• **TEXTE FOURNI**:
========================================================================
Invasion russe de l'Ukraine : Le groupe pétrolier et gazier OMV annonce 2 milliards de perte

L'entreprise a annoncé vendredi une perte de deux milliards d'euros au premier trimestre, en raison de l'impact des sanctions sur ses activités en Russie après l'invasion de l'Ukraine.

La Libre Eco avec AFP
Le groupe OMV, plus vieux partenaire occidental du russe Gazprom, a annoncé qu'il n'investirait plus en Russie et étudie actuellement un désengagement progressif.
Le groupe OMV, plus vieux partenaire occidental du russe Gazprom, a annoncé qu'il n'investirait plus en Russie et étudie actuellement un désengagement progressif. ©BELGA

"OMV a annulé les intérêts liés au projet Nord Stream 2 et il s'agit d'une perte de valeur qui sera signalée comme un effet spécial au premier trimestre 2022", a écrit le groupe pétrolier et gazier autrichien dans un communiqué de présentation de ses résultats préliminaires. "La dépréciation" de ses sociétés gazières en Russie, déclenchée par "les contre-sanctions annoncées par le gouvernement russe" est aussi comptabilisée et "traduit une perte d'un milliard d'euros", a-t-elle précisé.
========================================================================
Sources des documents en texte brut:
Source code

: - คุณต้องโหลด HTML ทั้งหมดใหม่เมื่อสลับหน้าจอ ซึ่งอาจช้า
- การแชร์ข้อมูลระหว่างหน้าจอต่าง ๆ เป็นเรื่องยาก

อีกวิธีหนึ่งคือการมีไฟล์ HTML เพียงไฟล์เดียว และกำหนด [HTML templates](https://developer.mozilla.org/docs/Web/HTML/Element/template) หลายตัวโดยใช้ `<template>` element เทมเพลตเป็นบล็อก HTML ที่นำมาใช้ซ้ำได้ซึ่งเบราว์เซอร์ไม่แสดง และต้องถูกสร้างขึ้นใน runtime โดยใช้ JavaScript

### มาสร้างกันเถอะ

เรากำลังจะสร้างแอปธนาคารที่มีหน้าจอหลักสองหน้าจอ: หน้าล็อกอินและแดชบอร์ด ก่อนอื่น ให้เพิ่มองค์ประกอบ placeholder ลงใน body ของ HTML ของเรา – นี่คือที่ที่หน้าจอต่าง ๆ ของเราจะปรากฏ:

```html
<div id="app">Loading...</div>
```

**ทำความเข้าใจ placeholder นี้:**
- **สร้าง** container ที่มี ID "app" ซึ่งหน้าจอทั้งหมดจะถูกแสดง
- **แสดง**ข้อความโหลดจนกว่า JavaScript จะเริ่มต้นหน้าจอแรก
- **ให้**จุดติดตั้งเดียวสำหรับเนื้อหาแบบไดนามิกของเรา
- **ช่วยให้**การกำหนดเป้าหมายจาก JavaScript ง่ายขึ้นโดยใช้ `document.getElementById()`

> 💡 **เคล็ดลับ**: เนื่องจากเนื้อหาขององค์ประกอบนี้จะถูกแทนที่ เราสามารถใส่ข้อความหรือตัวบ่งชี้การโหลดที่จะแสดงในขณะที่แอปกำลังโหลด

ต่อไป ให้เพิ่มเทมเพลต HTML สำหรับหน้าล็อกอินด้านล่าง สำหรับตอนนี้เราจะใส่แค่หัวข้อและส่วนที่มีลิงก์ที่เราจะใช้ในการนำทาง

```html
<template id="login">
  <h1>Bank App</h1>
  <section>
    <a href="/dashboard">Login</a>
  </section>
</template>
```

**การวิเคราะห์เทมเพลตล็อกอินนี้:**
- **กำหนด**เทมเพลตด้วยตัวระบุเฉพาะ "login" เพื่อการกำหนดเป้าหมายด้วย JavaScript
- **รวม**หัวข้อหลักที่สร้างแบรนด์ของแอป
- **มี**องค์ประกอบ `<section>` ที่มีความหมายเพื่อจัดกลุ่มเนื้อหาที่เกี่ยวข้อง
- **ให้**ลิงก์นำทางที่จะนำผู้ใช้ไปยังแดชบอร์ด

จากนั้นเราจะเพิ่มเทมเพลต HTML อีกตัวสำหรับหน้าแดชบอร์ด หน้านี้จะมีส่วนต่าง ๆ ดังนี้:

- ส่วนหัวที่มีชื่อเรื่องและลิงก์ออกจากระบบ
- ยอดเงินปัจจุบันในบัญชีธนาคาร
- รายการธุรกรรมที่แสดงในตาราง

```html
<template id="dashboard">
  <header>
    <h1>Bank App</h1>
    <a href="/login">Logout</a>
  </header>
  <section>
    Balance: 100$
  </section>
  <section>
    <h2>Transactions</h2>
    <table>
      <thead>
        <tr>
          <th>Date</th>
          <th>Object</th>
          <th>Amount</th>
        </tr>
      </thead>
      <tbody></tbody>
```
========================================================================
• **OBJECTIF VISÉ**:
Répondez à ces questions à partir de l'article sur OMV :
(a) Quelle perte le groupe a-t-il annoncée pour le premier trimestre ?
(b) De quel pays est le groupe pétrolier et gazier ?
(c) Quel montant représente la dépréciation de ses sociétés gazières en Russie ?

• **RÉPONSE**:
(a) Une perte de deux milliards d'euros.
(b) D'Autriche : c'est un groupe autrichien.
(c) Une perte d'un milliard d'euros.